Sabtu, 18 Januari 2020

Salam Cinta untuk Semua Perempuan yang Berlawan (Termasuk Menolak Catcalling)



Suatu hari di lini masa twitter, di antara banyak cuitan, saya tertarik dengan satu artikel yang dibagikan Magdalene.co. Tulisan berbahasa Inggris yang berjudul Stop Telling Women in Hijab to Accept the “Salaam” Catcalls, ditulis oleh Aulia Rizda Kushardini. Dalam tulisannya, Aulia menekankan pandangannya sebagai wanita berhijab yang tidak lepas dari catcalling –saya tidak mengganti kata tersebut dengan padanan kata yang sekiranya cocok dalam bahasa Indonesia karena memang belum menemukan makna rasa yang sama dengan istilah tersebut. Catcalling sendiri berarti siulan, komentar, panggilan mengenai hal-hal bersifat seksual terhadap perempuan yang lewat di jalan.

++++++

▶ _Butir tugas 1_
Ringkas tulisan tentang catcalling di atas dalam dua kalimat.

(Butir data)

++++++

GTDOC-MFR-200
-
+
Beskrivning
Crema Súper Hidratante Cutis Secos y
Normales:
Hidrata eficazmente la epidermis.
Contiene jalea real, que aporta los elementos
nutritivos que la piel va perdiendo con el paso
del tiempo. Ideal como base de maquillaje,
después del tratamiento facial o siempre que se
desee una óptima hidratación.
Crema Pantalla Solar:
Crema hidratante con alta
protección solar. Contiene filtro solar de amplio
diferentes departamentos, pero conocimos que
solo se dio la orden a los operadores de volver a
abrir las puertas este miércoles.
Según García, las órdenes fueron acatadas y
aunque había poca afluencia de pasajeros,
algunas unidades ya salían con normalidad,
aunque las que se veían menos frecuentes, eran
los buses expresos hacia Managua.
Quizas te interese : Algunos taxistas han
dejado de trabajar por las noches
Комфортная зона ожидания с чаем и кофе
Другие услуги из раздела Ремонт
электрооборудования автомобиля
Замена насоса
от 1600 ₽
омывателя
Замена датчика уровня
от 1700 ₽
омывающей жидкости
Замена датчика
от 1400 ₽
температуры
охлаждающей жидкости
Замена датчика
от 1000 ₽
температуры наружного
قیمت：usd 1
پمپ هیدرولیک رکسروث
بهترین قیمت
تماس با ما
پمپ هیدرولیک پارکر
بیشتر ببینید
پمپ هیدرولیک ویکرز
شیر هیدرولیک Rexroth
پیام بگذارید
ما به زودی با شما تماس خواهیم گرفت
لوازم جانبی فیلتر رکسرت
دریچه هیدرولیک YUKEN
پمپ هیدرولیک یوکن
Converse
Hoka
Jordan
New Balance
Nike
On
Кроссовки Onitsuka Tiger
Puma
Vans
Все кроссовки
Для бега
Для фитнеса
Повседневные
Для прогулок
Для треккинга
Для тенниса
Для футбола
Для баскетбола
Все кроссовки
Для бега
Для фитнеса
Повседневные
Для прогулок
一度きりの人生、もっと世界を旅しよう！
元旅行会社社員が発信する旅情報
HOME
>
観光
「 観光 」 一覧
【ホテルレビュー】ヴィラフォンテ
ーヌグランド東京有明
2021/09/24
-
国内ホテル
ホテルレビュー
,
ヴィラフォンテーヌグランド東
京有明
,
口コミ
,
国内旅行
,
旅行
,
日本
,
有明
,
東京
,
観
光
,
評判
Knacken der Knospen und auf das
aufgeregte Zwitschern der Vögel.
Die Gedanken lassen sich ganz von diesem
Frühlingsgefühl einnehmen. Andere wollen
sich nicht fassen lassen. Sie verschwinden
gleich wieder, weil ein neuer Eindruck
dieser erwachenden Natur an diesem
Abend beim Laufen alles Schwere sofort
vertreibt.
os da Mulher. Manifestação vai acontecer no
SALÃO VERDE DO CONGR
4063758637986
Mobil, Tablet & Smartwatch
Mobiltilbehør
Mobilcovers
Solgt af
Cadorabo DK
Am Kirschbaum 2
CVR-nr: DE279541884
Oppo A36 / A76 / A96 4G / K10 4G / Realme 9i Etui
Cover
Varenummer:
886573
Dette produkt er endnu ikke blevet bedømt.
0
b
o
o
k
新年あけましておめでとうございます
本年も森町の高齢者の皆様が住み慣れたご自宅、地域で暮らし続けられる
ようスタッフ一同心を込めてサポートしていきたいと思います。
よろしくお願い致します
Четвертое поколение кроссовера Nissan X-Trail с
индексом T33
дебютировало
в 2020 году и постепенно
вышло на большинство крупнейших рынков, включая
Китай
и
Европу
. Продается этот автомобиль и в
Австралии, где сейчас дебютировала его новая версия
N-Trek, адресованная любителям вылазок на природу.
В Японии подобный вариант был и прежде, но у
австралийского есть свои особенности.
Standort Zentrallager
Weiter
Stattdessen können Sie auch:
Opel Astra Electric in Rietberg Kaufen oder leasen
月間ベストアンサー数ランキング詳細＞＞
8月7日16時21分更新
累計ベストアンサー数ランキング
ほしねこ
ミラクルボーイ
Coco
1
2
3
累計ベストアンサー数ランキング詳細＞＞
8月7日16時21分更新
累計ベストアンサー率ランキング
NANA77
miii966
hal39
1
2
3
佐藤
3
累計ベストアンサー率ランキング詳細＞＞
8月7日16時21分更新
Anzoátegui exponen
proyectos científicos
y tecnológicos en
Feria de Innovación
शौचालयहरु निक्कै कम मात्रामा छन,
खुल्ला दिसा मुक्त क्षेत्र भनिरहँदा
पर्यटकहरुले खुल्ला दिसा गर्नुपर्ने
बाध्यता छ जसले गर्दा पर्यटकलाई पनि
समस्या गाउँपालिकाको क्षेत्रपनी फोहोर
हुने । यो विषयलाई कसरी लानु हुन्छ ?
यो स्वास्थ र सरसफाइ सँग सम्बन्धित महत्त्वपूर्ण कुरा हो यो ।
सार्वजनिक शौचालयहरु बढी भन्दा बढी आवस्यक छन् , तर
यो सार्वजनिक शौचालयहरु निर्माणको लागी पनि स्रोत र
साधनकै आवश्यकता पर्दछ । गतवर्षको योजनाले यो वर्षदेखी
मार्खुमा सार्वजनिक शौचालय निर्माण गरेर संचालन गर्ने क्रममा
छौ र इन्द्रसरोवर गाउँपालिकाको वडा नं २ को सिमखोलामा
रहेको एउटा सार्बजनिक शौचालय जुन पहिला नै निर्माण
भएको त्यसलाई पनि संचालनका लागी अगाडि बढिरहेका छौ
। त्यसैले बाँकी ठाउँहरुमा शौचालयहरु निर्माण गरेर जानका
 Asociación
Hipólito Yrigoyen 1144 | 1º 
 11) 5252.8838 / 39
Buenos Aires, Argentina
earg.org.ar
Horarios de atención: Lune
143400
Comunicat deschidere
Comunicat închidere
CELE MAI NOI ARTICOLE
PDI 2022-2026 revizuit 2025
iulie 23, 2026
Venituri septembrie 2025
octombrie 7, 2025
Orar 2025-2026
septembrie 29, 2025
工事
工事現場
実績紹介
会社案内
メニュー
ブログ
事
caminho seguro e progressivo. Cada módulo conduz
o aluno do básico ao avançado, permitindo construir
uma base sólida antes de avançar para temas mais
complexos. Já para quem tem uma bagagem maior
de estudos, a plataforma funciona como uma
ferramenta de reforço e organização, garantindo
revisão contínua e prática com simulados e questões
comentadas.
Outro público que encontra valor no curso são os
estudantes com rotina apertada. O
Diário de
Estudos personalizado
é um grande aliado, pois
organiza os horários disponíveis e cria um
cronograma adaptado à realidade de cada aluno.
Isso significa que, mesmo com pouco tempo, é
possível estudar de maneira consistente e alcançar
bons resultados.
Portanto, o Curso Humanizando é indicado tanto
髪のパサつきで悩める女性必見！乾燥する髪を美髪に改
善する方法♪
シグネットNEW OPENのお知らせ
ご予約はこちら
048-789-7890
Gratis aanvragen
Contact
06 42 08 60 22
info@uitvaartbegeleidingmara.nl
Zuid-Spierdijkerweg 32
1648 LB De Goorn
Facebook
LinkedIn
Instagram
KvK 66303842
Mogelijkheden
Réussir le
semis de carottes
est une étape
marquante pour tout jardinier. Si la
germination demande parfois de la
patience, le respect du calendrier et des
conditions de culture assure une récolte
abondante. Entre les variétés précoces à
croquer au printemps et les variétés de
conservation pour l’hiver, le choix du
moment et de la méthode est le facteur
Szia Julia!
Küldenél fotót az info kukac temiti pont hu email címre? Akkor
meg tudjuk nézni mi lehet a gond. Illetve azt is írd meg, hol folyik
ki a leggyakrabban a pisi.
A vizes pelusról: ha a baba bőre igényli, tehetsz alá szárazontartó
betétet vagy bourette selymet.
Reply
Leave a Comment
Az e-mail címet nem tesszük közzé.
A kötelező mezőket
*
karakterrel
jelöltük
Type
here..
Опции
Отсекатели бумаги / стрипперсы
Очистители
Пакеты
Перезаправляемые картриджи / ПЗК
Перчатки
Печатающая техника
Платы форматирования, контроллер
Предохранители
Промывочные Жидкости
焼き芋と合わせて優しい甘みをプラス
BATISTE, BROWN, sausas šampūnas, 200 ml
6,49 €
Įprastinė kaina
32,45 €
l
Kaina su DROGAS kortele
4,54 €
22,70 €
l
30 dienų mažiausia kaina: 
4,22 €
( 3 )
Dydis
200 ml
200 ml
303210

++++++

▶ _Butir tugas 2_
Masukkan ke dalam daftar bernomor bagian catatan dari awal catatan sampai dengan baris yang memuat "Crema hidratante con alta", tanpa baris kosong.

▶ _Penyelesaian tugas 1_
Penulis tertarik pada artikel berbahasa Inggris karya Aulia Rizda Kushardini yang dibagikan Magdalene.co di Twitter. Artikel itu menekankan pandangan Aulia sebagai wanita berhijab yang tidak lepas dari catcalling, yaitu siulan, komentar, atau panggilan bersifat seksual terhadap perempuan yang lewat di jalan.

▶ _Penyelesaian tugas 2_
1. GTDOC-MFR-200
2. -
3. +
4. Beskrivning
5. Crema Súper Hidratante Cutis Secos y
6. Normales:
7. Hidrata eficazmente la epidermis.
8. Contiene jalea real, que aporta los elementos
9. nutritivos que la piel va perdiendo con el paso
10. del tiempo. Ideal como base de maquillaje,
11. después del tratamiento facial o siempre que se
12. desee una óptima hidratación.
13. Crema Pantalla Solar:
14. Crema hidratante con alta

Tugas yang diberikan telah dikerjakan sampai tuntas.